Living together has been challenged as a concept and as a reality. How we spend time at home, on the street, and in the city over the next decade is being re-framed. How we re-calibrate urban centres where people can live, work and transact is open to debate.
This Urban Age Debate brings together prominent city-shapers and commentators who are committed to making cities more liveable, more democratic and more complex.
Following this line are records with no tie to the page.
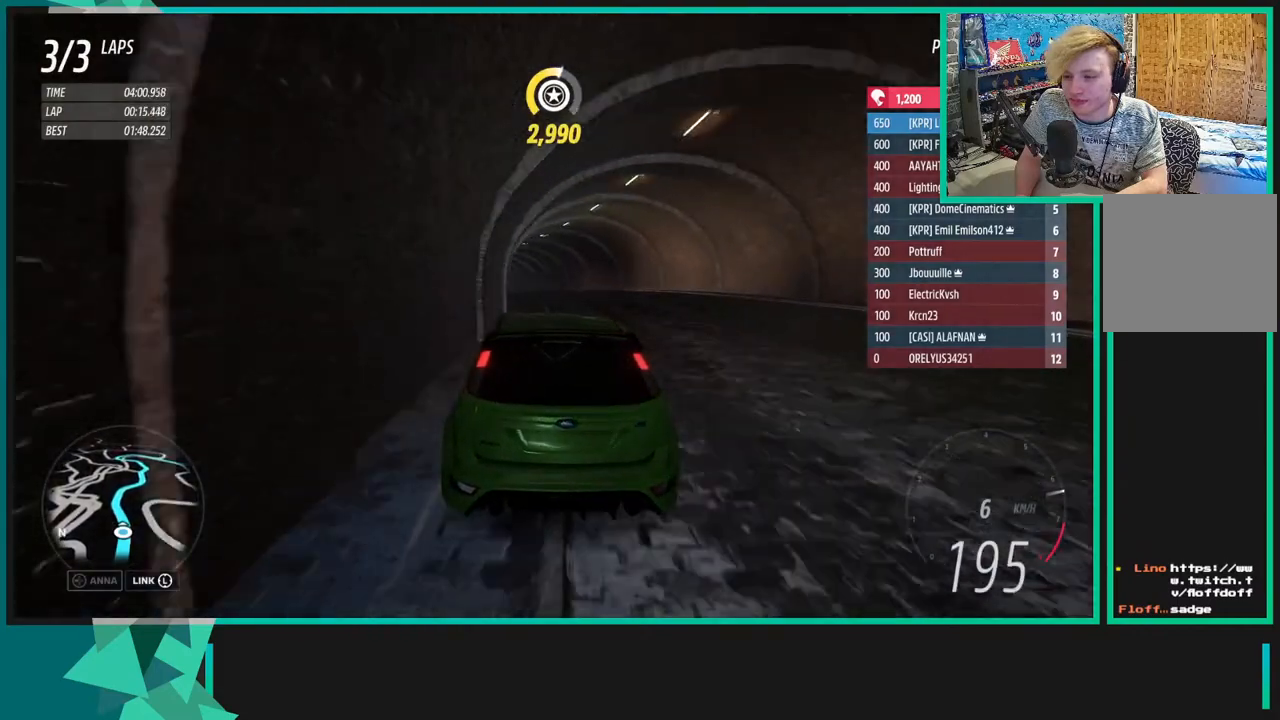
{"buttons": ["R2"], "left_stick": "down-left", "right_stick": "center", "events": []}
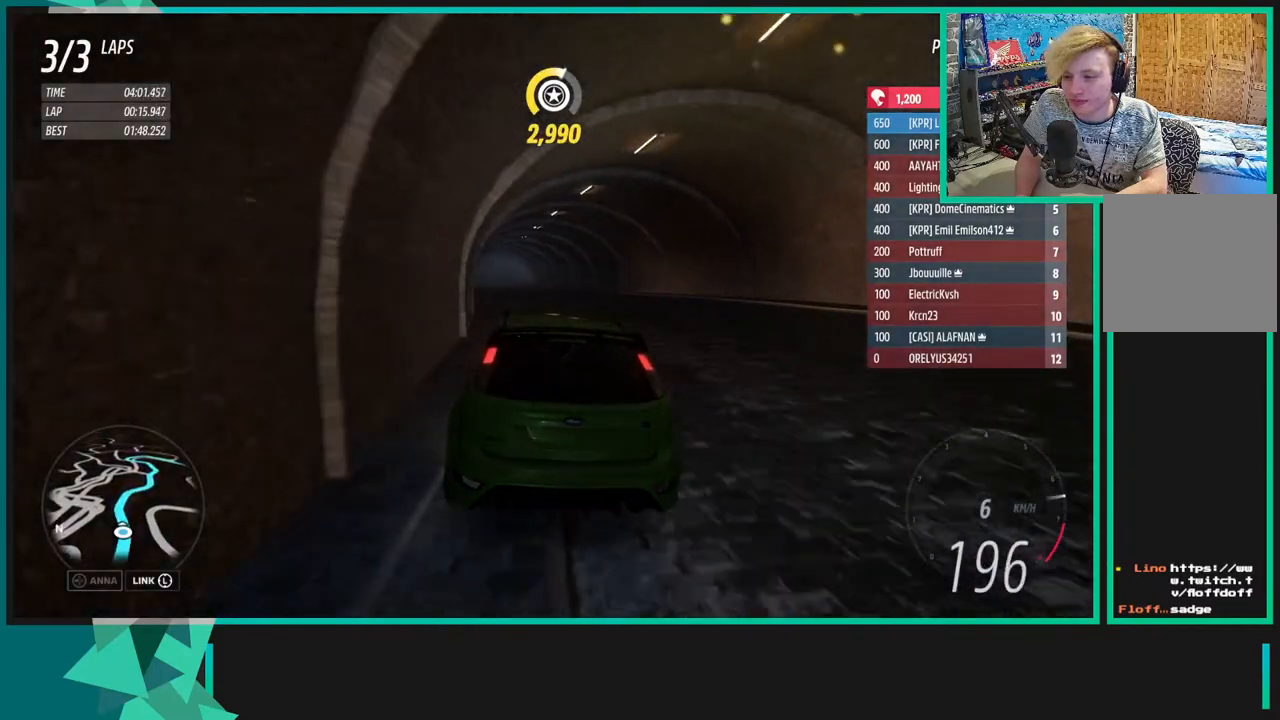
{"buttons": ["R2"], "left_stick": "down-left", "right_stick": "center", "events": [[83, "left_stick", "center"], [217, "left_stick", "right"], [300, "left_stick", "down-left"]]}
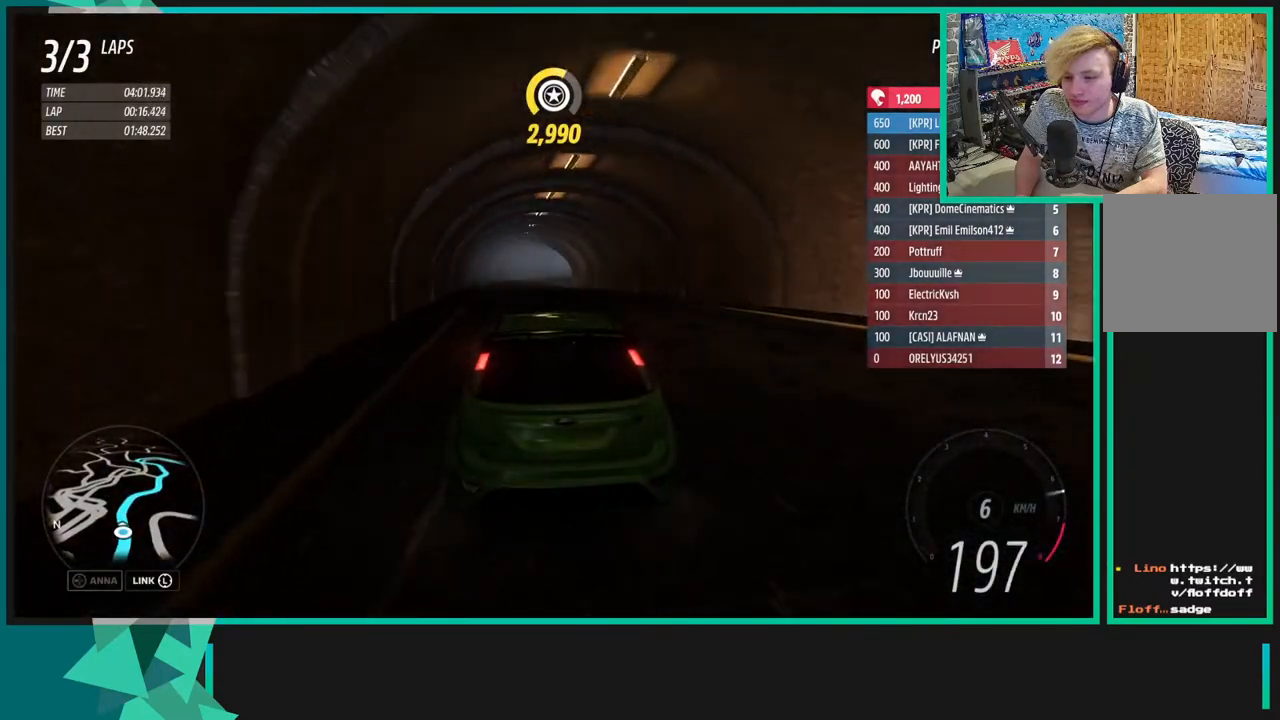
{"buttons": ["R2"], "left_stick": "center", "right_stick": "center", "events": [[133, "left_stick", "center"]]}
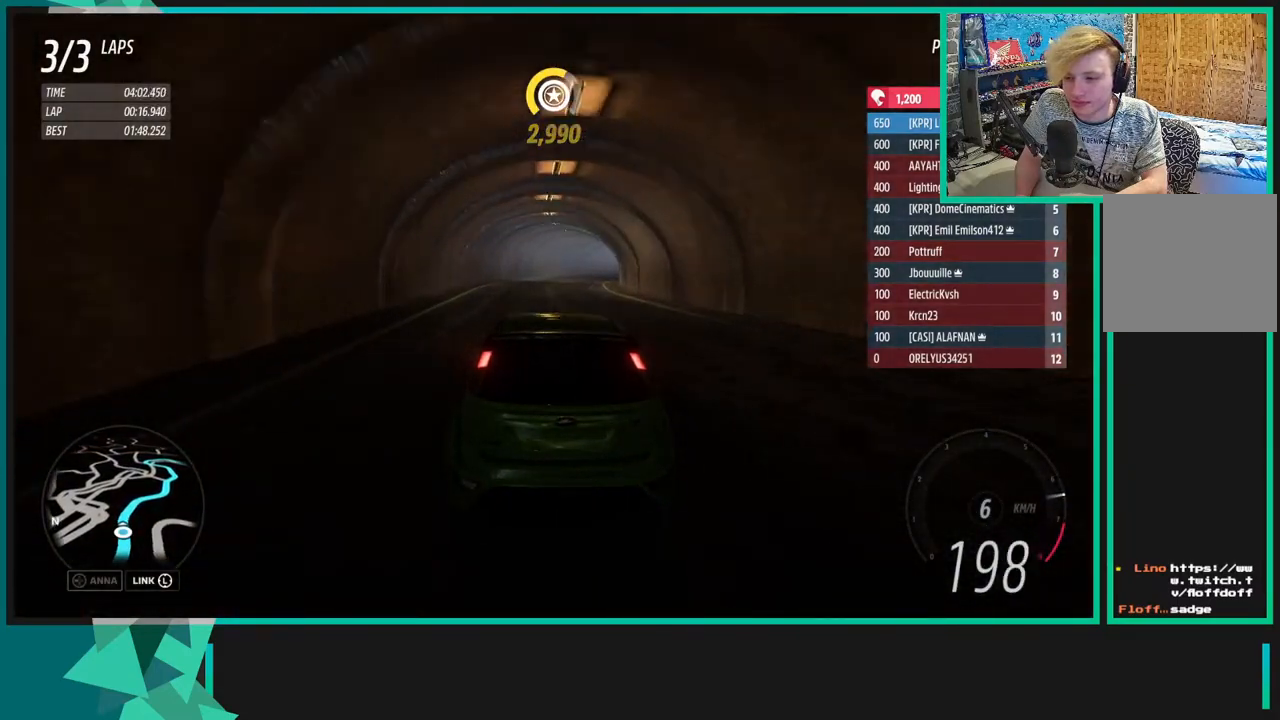
{"buttons": ["R2"], "left_stick": "center", "right_stick": "center", "events": [[150, "left_stick", "right"], [233, "left_stick", "up-right"], [467, "left_stick", "center"]]}
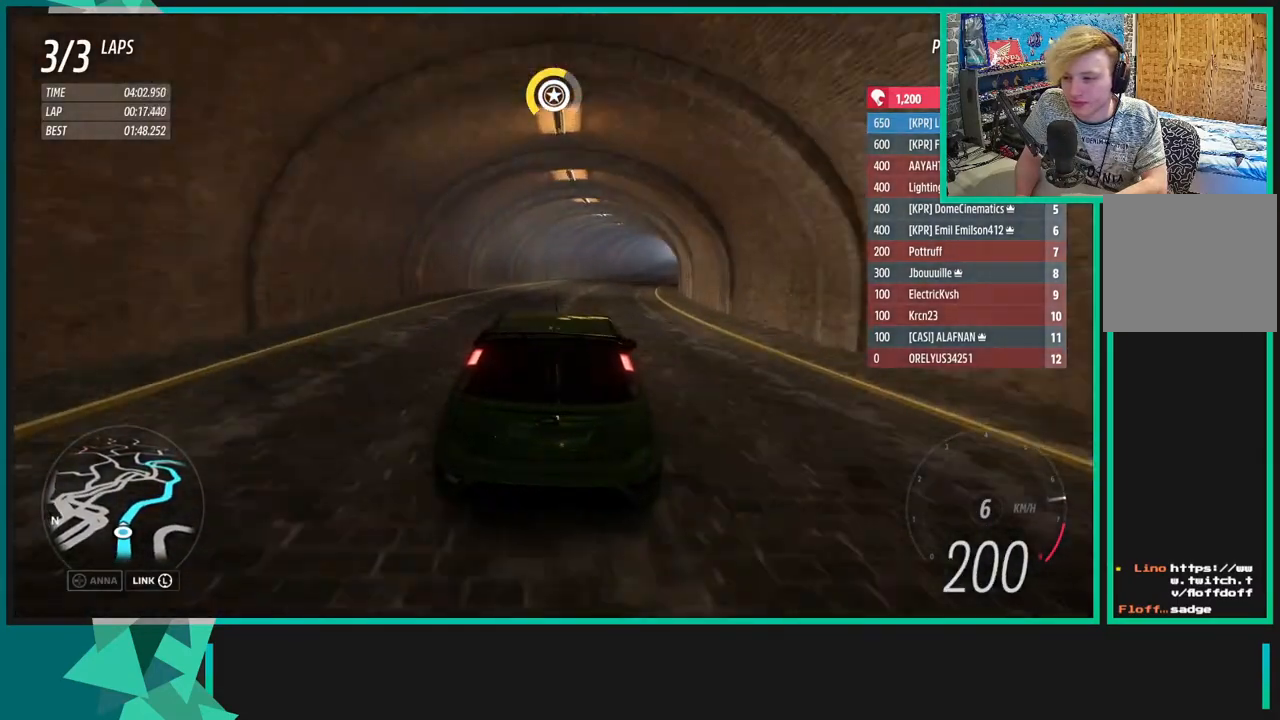
{"buttons": ["R2"], "left_stick": "up-right", "right_stick": "center", "events": [[33, "left_stick", "up-right"]]}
Using images of recent projects in Mexico City, Mumbai, New York, Moscow and London, architects and urbanists explore the deep connections between the design of public space and social inclusion as cities strive to become more humane, domestic, and home to diverse communities.
Speakers
• Elizabeth Diller | architect and partner at Diller Scofidio + Renfro (DS+R)
• Rozana Montiel | founder and director of Rozana Montiel | Estudio de Arquitectura
• Amanda Levete | principal, AL_A
• Suketu Mehta | writer, critic and urbanist
Chair
• Ricky Burdett | Professor of Urban Studies at the London School of Economics, Director of LSE Cities, and co-founder of the Urban Age.
Hosted by LSE Cities, the Alfred Herrhausen Gesellschaft and the LSE School of Public Policy.